6 Limitations and strengths

This research is the first study to evaluate that univariate analyses may yield erroneous results in studies using scales with cutoff points and to evaluate the categorization errors of scales that have important usage in social sciences and medicine. In this respect, it is thought that this research will shed light on studies to be conducted in a similar field. This study, which examined the effects of categorization errors and cutoff points on the results of statistical analyses, intended to provide a new perspective on many studies using scales in the literature and to add a new perspective to our view of statistical analyses.

However, this study has some limitations. First, only univariate analyses using scales with cutoff points were affected. We were unable to determine how inaccurate the scales were or how much the use of cutoff scores affected prevalence. Second, we did not take into consideration measurement errors when designing our study. Third, this study was an online survey using convenience sampling and females were more likely to participate.
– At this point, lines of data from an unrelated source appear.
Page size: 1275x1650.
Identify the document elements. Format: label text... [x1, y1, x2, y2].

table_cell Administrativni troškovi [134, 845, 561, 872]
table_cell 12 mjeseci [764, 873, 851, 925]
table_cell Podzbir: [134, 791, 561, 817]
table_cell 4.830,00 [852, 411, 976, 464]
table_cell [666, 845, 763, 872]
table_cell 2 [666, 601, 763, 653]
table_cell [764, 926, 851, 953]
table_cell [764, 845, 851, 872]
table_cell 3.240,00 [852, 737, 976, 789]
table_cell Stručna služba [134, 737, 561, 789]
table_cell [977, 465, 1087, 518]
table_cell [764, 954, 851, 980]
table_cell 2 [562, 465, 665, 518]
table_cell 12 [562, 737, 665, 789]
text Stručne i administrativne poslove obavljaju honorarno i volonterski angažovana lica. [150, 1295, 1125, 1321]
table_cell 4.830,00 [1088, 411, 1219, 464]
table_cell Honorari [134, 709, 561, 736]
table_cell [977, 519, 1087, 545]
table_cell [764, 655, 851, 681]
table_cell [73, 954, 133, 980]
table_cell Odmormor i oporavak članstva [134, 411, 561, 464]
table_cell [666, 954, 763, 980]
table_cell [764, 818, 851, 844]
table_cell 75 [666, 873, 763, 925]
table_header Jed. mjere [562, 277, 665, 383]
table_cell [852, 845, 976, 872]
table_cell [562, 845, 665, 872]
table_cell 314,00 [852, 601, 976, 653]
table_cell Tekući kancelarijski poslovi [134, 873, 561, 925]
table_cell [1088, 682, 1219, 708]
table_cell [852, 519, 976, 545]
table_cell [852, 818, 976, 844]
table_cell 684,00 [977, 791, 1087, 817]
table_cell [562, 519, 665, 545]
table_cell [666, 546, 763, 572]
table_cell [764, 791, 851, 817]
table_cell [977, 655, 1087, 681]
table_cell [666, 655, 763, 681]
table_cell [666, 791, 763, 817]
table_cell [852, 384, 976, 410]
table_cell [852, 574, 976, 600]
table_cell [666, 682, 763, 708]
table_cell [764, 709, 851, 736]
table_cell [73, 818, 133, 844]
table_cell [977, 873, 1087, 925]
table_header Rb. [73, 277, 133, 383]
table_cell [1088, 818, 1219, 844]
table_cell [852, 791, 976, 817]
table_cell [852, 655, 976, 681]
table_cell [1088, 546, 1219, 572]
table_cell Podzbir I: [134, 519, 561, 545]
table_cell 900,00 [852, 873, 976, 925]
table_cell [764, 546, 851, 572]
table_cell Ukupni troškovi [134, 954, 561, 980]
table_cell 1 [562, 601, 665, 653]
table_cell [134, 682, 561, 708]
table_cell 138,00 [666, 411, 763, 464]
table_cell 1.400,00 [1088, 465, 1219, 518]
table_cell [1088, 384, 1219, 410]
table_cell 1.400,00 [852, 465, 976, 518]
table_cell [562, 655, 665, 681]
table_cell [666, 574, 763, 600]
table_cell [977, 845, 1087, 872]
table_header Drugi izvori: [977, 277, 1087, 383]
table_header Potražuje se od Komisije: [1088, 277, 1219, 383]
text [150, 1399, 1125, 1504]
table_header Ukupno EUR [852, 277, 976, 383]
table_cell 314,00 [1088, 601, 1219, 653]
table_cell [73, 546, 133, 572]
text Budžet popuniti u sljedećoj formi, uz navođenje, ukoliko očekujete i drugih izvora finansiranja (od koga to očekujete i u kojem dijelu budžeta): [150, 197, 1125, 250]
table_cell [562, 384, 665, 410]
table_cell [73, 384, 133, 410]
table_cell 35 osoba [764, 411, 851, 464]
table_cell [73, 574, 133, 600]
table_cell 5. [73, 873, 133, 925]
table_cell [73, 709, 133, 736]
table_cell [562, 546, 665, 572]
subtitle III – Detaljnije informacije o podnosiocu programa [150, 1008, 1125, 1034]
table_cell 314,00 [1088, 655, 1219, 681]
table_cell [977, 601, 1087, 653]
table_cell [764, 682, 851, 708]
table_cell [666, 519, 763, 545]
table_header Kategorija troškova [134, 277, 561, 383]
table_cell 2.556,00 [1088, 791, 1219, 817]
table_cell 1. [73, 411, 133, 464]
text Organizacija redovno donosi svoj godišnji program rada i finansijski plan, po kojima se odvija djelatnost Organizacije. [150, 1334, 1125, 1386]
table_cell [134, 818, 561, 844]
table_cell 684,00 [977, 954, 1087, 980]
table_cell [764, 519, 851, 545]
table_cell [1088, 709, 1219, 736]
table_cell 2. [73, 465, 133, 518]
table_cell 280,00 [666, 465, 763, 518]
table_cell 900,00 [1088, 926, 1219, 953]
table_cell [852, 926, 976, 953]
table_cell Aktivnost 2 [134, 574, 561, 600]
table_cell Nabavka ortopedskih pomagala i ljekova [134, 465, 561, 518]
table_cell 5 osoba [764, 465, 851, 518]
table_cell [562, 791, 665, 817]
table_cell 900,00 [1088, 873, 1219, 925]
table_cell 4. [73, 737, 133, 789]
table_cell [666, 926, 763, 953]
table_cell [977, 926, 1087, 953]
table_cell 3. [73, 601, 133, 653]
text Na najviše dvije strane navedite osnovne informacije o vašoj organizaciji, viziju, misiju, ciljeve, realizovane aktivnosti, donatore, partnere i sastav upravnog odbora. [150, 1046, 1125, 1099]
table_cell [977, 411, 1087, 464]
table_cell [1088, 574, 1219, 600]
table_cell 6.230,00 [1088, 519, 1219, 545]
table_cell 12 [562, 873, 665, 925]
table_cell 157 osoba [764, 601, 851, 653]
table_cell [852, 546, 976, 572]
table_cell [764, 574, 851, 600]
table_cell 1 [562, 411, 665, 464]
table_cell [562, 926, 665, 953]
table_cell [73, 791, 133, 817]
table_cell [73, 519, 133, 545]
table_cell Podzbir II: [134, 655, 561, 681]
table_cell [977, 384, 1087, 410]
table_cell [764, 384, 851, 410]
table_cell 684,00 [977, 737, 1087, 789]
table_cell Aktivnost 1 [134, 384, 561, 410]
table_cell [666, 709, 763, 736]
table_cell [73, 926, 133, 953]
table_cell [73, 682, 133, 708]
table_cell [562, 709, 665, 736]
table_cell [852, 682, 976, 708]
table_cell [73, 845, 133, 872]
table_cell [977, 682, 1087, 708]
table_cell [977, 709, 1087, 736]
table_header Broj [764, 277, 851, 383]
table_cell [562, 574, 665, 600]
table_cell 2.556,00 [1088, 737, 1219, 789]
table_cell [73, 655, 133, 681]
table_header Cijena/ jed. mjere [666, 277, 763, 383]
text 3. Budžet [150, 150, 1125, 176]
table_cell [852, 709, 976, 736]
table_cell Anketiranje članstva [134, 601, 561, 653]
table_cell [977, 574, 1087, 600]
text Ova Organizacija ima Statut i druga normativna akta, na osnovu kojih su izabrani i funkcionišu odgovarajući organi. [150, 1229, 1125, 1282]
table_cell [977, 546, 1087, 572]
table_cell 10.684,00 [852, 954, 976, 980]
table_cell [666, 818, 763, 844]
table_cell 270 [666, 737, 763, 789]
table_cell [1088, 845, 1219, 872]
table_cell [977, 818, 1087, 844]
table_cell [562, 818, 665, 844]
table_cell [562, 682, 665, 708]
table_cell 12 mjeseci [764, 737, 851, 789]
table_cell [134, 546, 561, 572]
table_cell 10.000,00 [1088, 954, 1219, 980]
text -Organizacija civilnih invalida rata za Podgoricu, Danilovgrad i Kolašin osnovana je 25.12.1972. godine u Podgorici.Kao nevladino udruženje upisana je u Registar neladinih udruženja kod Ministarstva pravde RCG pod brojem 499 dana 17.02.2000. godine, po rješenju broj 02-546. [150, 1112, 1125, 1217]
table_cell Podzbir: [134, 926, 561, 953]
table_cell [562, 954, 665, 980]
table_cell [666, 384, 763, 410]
This may have led to fewer males in the sub-analysis groups and may affect the analysis. Also, this leads to a sample with low generalizability to population. Fourth, there was no information in the literature on setting up sub-analysis groups. Therefore, we arbitrarily determined the classical values in biostatistics, namely + 1std, IQR, 90%, 95%, golden ratio. Fifth, sample size may have affected the p value. Further studies are needed to examine the impact of secondary tests on the results of analyses using different scales.

7 Conclusions

Our results demonstrated variables that retained their significance in subanalysis groups when they had p < 0.001 in the conventional analysis group. Additionally, we observed that the significance varied based on different cutoff points in the analysis groups as the p value approached 0.05. In addition, 50% randomly selected samples support these results. Especially when the p value obtained as a result of univariate analyses is close to 0.05, it may be appropriate to avoid definite interpretations. In this case, it is among our recommendations to choose a low alpha margin of error (i.e., 0.01) or to proceed to the use of secondary tests. More studies are needed in the literature to evaluate the categorization errors of the scales and the importance of secondary tests on different scales.